• _MATERIALS PROVIDED_
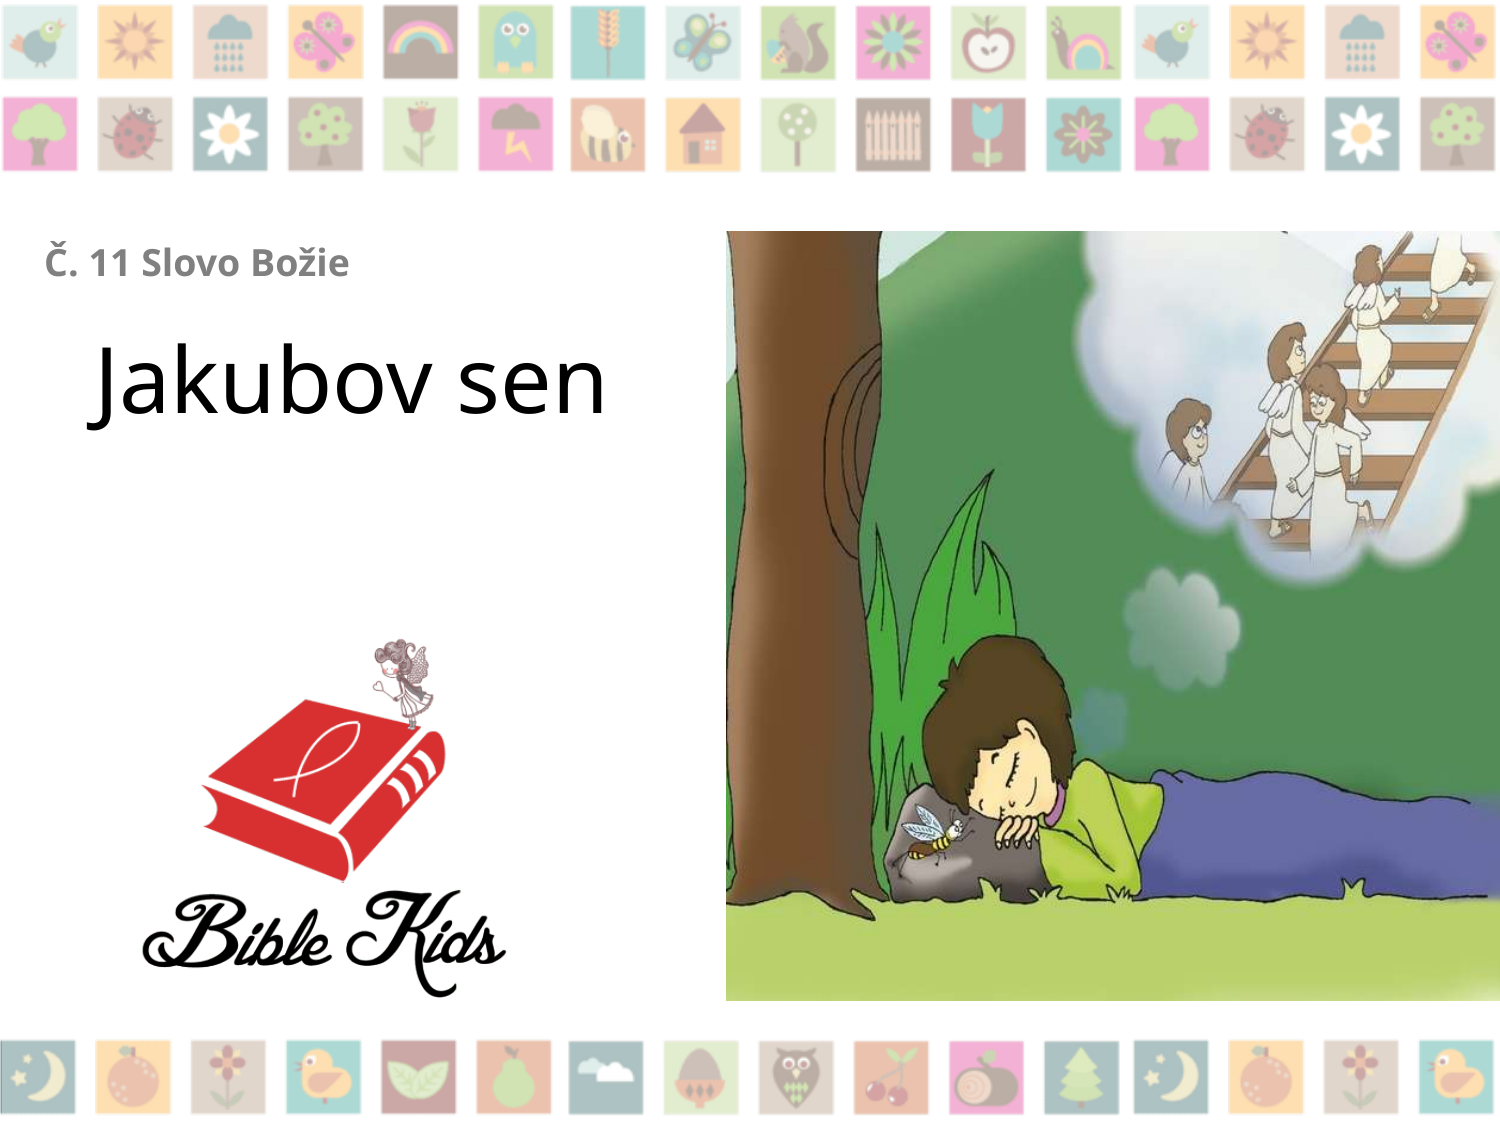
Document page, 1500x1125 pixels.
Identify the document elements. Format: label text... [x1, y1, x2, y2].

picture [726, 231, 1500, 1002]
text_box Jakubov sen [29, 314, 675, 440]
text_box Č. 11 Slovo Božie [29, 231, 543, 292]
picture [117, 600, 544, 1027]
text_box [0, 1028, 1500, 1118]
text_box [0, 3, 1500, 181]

• _AIM OF THE EXERCISE_
Without including any picture, copy the listing above exactly and in full.

• _FINAL ANSWER_
Document page, 1500x1125 pixels.
Identify the document elements. Format: label text... [x1, y1, x2, y2].

picture [726, 231, 1500, 1002]
text_box Jakubov sen [29, 314, 675, 440]
text_box Č. 11 Slovo Božie [29, 231, 543, 292]
picture [117, 600, 544, 1027]
text_box [0, 1028, 1500, 1118]
text_box [0, 3, 1500, 181]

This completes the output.